Just the Right Note: Hannah Bae Discovers Her Dream Job Is Helping Others

By Hannah Werthan

After receiving a bachelor's degree in music composition, Hannah Bae was having a hard time finding the right career path. She worked as a pianist and composer but didn't feel satisfied. Through researching online, Hannah discovered music therapy; her interest was piqued when she read a few successful case studies. She decided to enroll in Molloy College's Music Therapy graduate program.

Hannah Bae (M.S., '15)While at the College, though Hannah enjoyed all of her classes, Abnormal Psychology with Dr. Cheryl Camenzuli, Improvisation with Dr. Suzanne Sorel, and Psychodynamic Music Therapy with Dr. Seung-A Kim were among her favorite courses. As a student, she learned more about how to connect with others. She realized that much of who she is as a person has been defined by her relationships with family and friends throughout her life. By understanding more about her inner self, Hannah was able to become more knowledgeable on how to connect with everyone around her.

Hannah believes music is therapeutic because "as humans, we have so many musical cycles running in us as well as in our lives." "Our hearts have rhythm, pulses flowing and blood circulating. We also have specific rhythmic patterns such as waking up in the morning and going to work," she says. Additionally, music is powerful because it transports us back in time and resurrects old feelings and memories, Hannah says.

In her work, Hannah has seen first-hand the impact of introducing music as therapy in people's lives. Hannah is a music therapist at Hug Music in Forest Hills, New York.
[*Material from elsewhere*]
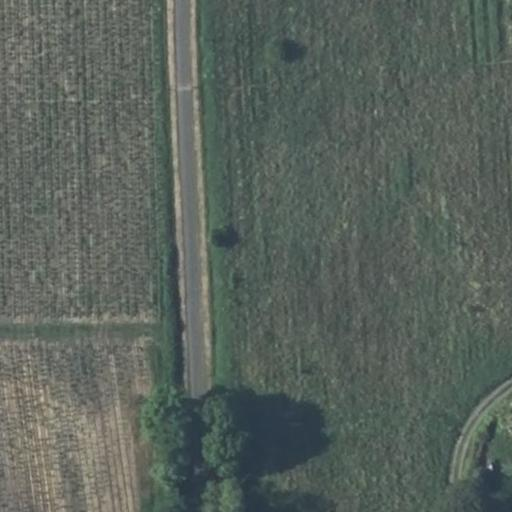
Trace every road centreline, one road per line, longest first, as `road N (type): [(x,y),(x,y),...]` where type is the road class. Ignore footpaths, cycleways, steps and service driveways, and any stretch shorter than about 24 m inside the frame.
road 1 (unclassified): [(201,511),(182,0)]
road 2 (track): [(0,331),(143,333)]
Previously, she worked with Korean immigrant older adults at the Young Women's Christian Association (YWCA). Both jobs have been very different but rewarding, she says.

At the YWCA, Hannah would typically meet with five or six Korean women in collaboration with an art therapy program. They would initially be self-conscious and afraid of sharing their feelings; however, Hannah was able to help them open up about themselves after listening to music and singing Korean songs from their childhood. "Korean people do not like to reveal their life stories, especially those of an older generation. But through art and music therapy, they eventually expressed what they were thinking about their life and their family and the problems they were going through at that moment," she says.

Whereas her older clients were hesitant to participate in activities, Hannah finds that the children she works with now are excited to explore and try new things. The children, who range from 2.5 to 14 years old, have learning disabilities, an autism spectrum disorder (ASD), and/or emotional problems. Hannah lets them take the lead and then identifies what they need in that moment and interacts accordingly.

When she is not working, Hannah enjoys hiking, reading self-development and Christian books, writing in her journal, and making music videos for YouTube. One day, she would like to work with people who have been traumatized by war in other countries and help them heal through music. Compassionate, dedicated, and musically talented, Hannah Bae has found her calling as a music therapist.